For the second generation we placed various obstacles on the driving road. We used orange soccer balls and some big chess statues. This time we were also driving in both directions. The driving time was about 1 1/2 hour. Again the driving was done manually with the android app. This time we split our trainig data into many smaller data sets.
Finally we combined the data to create our test and train set.
We used the following command for recording the data:
$ rosbag record \
/manual_control/speed \
/manual_control/steering \
/model_car/yaw \
/deepcar/resize_img80x60/compressed
The data can be downloaded from here: https://drive.google.com/open?id=0B4-Jw9T9VL8nYTVTbmRfZHVrVDA
Check the sha1sum:
527d3561561deae40300da706bc0467a5175719c rosbags.tar.gz
The input of the neural network is of shape (48, 64)
.
Given a single frame, the network predicts the steering.
The neural network is made from multiple convolutional blocks.

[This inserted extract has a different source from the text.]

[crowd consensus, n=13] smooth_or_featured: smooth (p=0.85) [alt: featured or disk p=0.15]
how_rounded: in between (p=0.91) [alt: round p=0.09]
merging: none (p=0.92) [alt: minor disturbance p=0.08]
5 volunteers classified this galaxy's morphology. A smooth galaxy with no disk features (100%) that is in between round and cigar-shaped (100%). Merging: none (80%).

A convolutional block looks like this:
- Convolutional layer with filter size
5x5
. The feature size vary by depth. The edges are padded such that the output has the same shape as the input (type same). - Batch Normalization
- Relu activation.
- Max-Pooling layer scales the feature map down by a factor of two.

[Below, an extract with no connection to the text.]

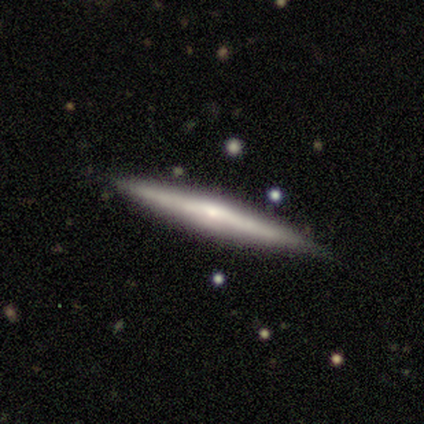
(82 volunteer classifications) smooth_or_featured: featured or disk (p=0.71) [alt: smooth p=0.26]
disk_edge_on: yes (p=0.98) [alt: no p=0.02]
edge_on_bulge: rounded (p=0.72) [alt: none p=0.23]
merging: none (p=0.86) [alt: minor disturbance p=0.14]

This block is repeat 5 times. The first block has a feature size of 32. For every block, we double the feature size, e.g. 32, 64, 128, and so on.
After the last convolutional block, we use an averaging layer and then a dense layer that projects the features to a single scalar which represents the steeering.

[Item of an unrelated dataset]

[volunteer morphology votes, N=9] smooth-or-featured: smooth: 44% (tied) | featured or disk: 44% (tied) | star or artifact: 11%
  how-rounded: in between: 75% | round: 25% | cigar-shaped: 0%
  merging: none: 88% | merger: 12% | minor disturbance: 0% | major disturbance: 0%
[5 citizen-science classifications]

We use mean squared error as loss and train the network with the Adam optimizer.
All notebooks can be run remotely. It is preferrable to scale the camera images on the car to save bandwidth. Start the appropiate script on the car:
crop_img.py
: This crops the image to (64, 40) and converts them to grayscale such that they can be used as input to the neural network. The topic name is/deepcar/crop_img64x48/compressed
.resize_img80x60.py
: Crops the image to (80, 60) and leaves them in RGB color space. Run this script if you want to record data. The topic name is/deepcar/resize_img80x60/compressed
.
You have to install tensorflow on the car. We used the car 103 which has tensorflow installed:
- Install the repository by running
pip install -e .
inside this directory. - Download the network weights from here into the
data
directory. The sha1 sum should be:7ae7c7aa2db79cd6c0df149cd3257868dc8e99a7 steering_model.tar.gz
- Extract the weights:
$ tar -xvf steering_model.tar.gz
The weights should now be located atdata/steering_model
where the path is relative to the git repository. - Run the network:
$ cd scripts $ python2 driver.py
- Release the handbreak and give gas:
$ rostopic pub -r 1 manual_control/stop_start std_msgs/Int16 '{data: 1}' # press control+c after 2 seconds $ rostopic pub -r 1 manual_control/speed std_msgs/Int32 '{data: -200}' # press control+c after 2 seconds
There exists multiple possible directions for future work:
- Reinformcement learning: Give an reward for good driving maneuver. A very simple driving enviroment exists in OpenAI's gym.
- Network compression: Improve the performance by using neural network compression, e.g. see this paper.
- Intelligent planning: currently we process only a single frame. How could more frames be taken into account?
- Use Tegra: Run the code on a car with the Tegra chip set.